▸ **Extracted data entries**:

:::

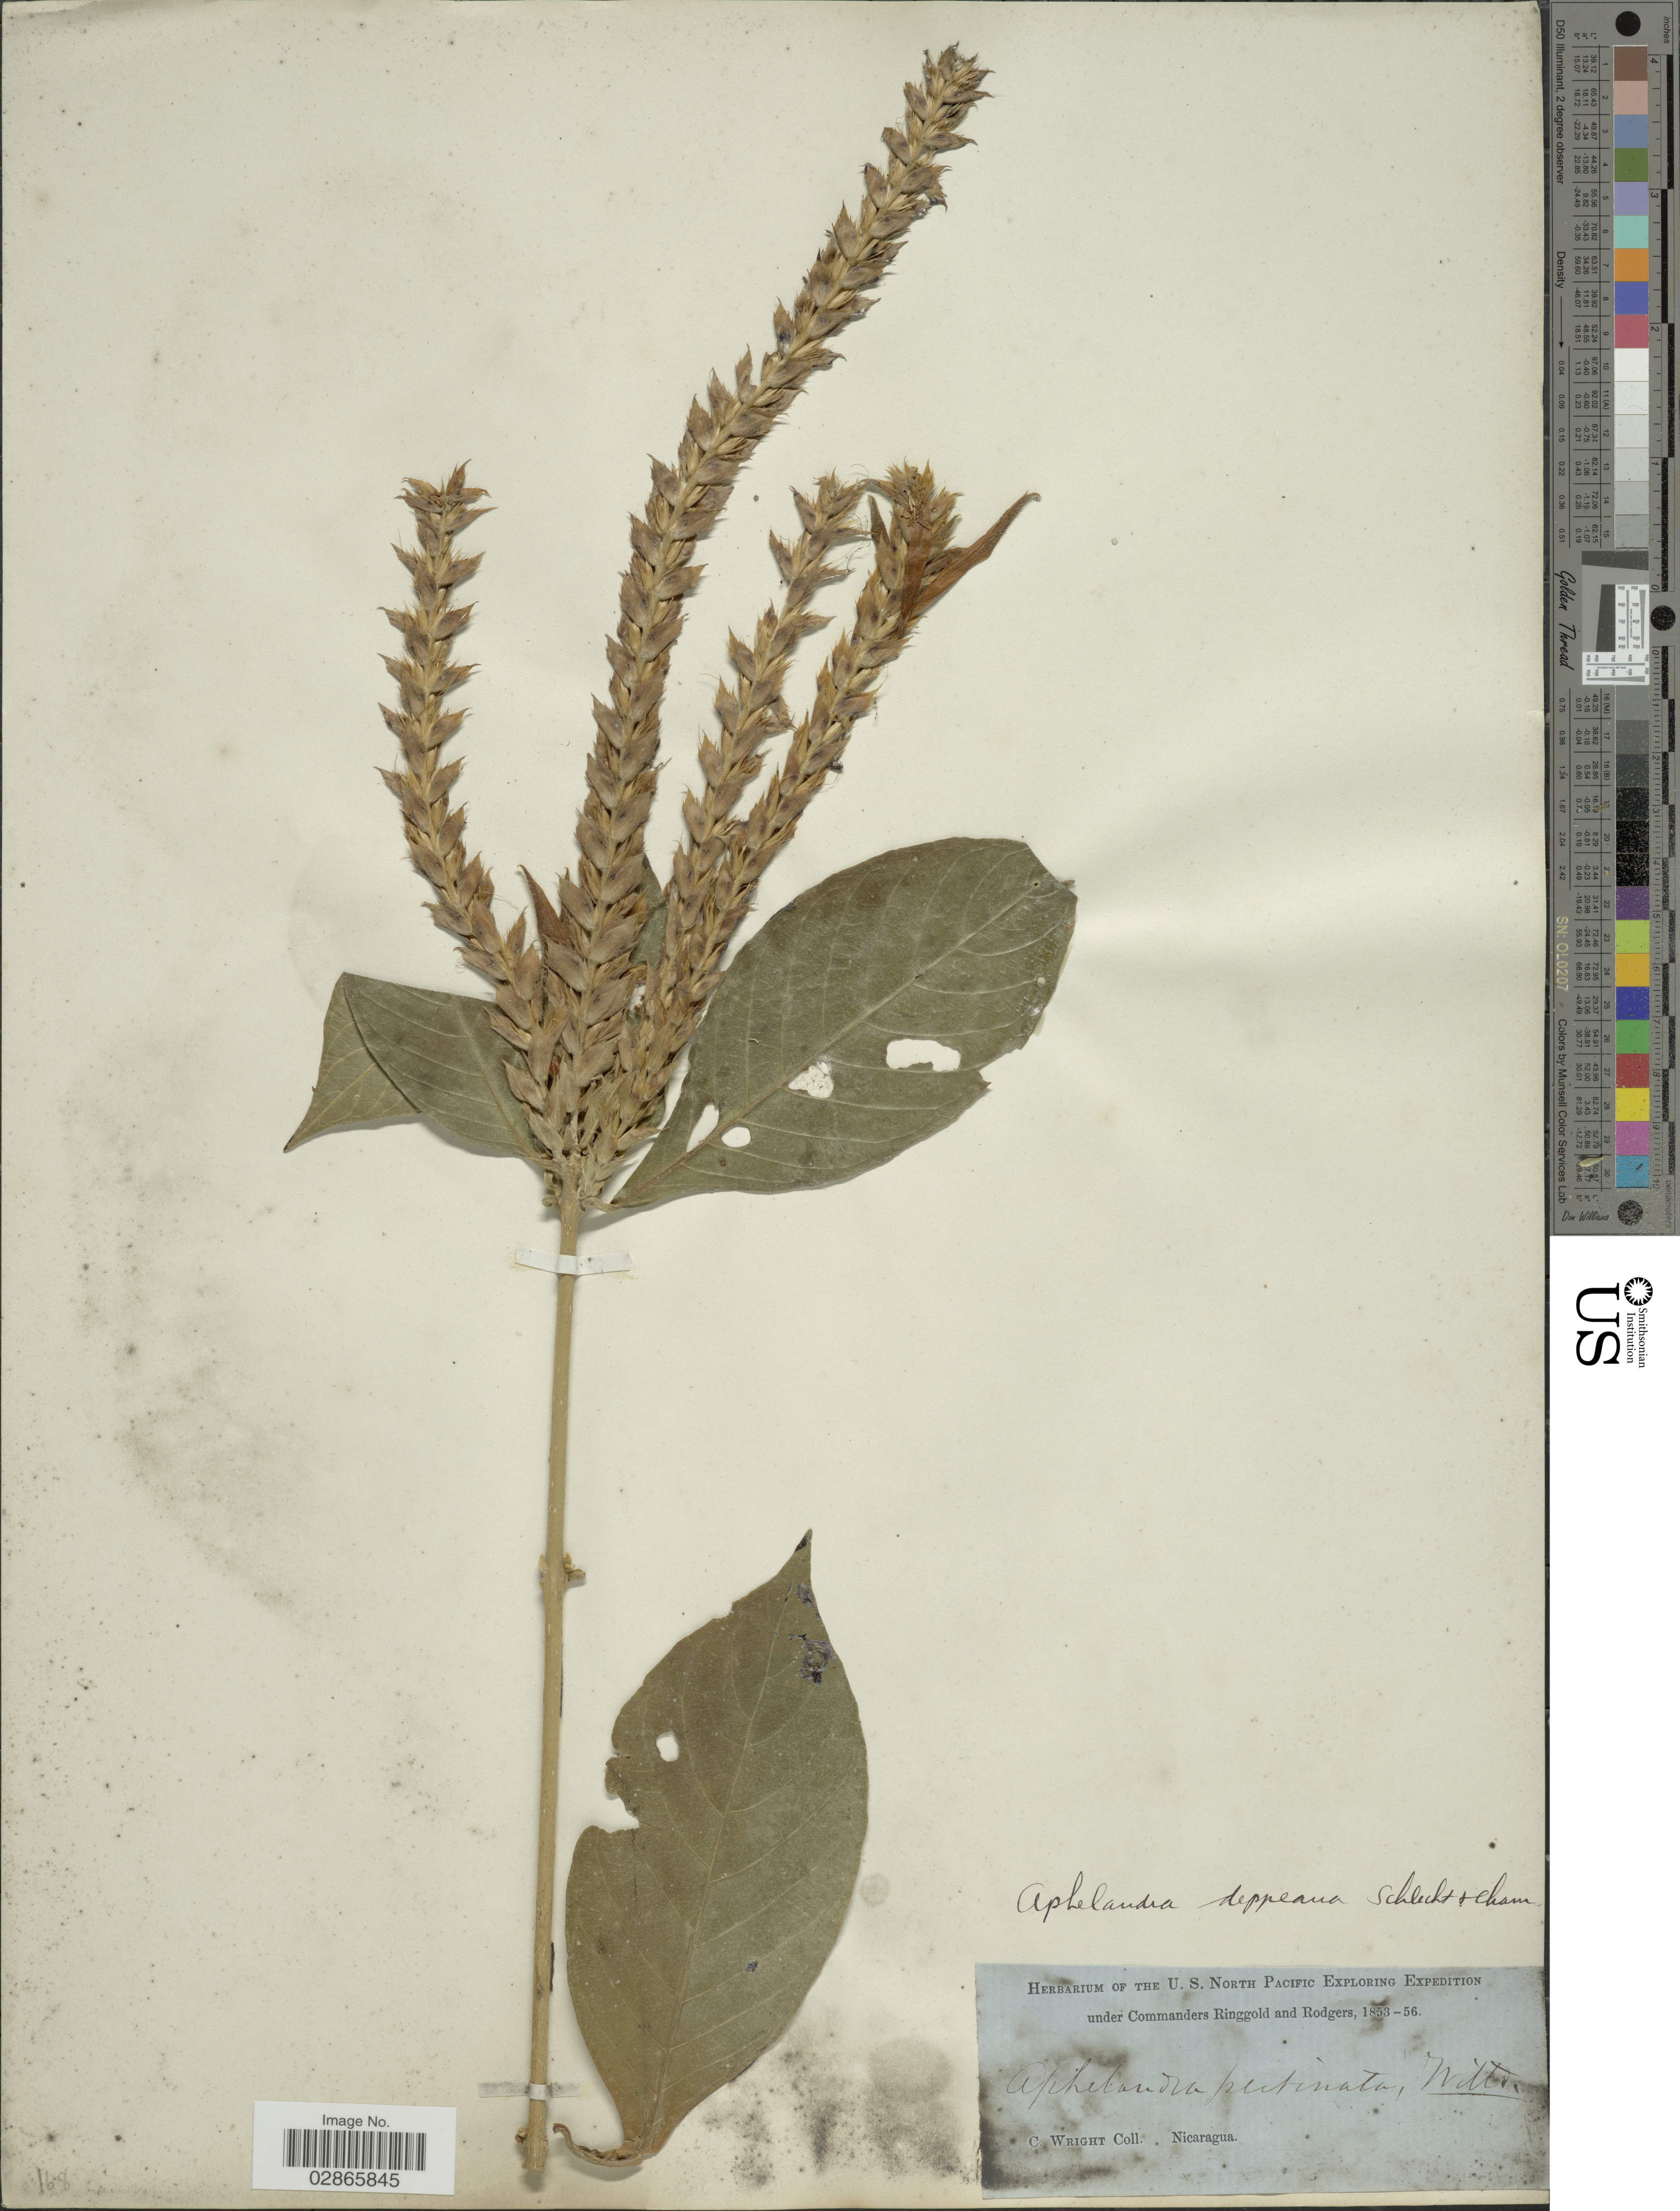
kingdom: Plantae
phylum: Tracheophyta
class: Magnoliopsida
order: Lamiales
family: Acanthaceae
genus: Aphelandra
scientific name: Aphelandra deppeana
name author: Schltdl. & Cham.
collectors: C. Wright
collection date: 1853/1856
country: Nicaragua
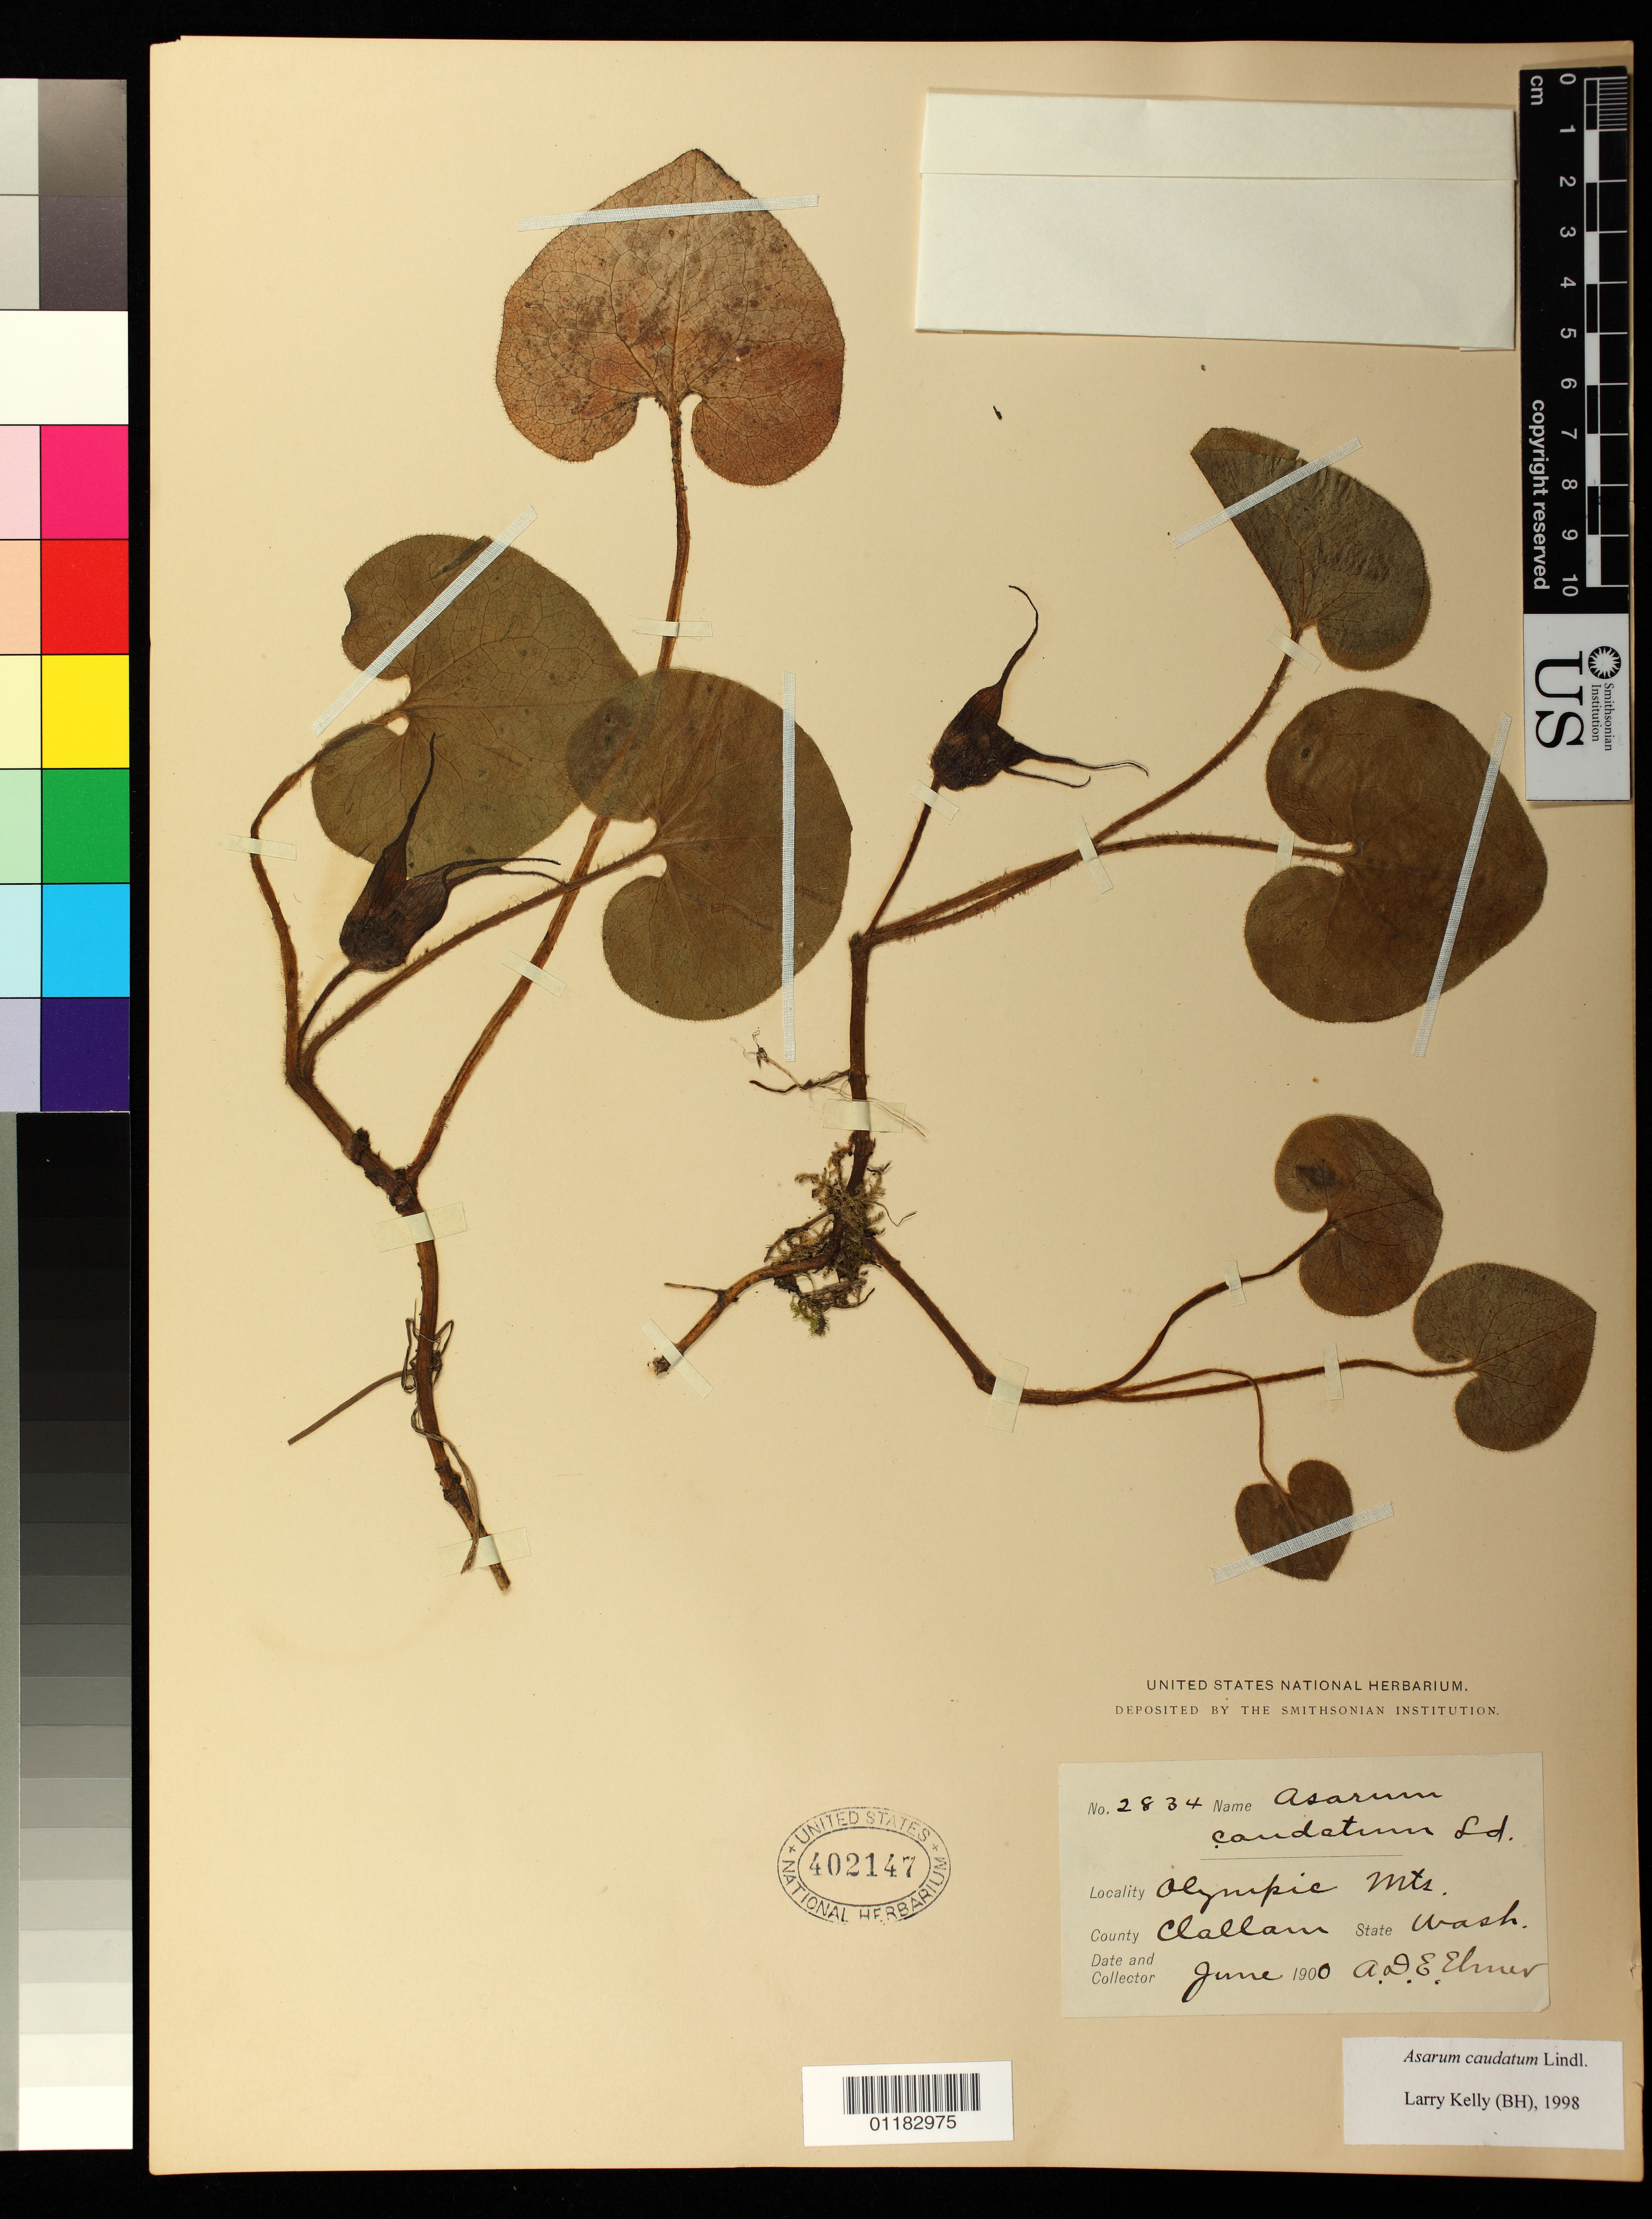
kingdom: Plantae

:::

▸ **Work instructions**: Arrange all the records above as a two-column CSV with the header row "field" and "value". Give one row per labeled line, wrap each field in double quotes, replace any line breaks with spaces, and leave the pictures out.

▸ **Result below**:
field,value
"kingdom:","Plantae"
"phylum:","Tracheophyta"
"class:","Magnoliopsida"
"order:","Lamiales"
"family:","Acanthaceae"
"genus:","Aphelandra"
"scientific name:","Aphelandra deppeana"
"name author:","Schltdl. & Cham."
"collectors:","C. Wright"
"collection date:","1853/1856"
"country:","Nicaragua"
"kingdom:","Plantae"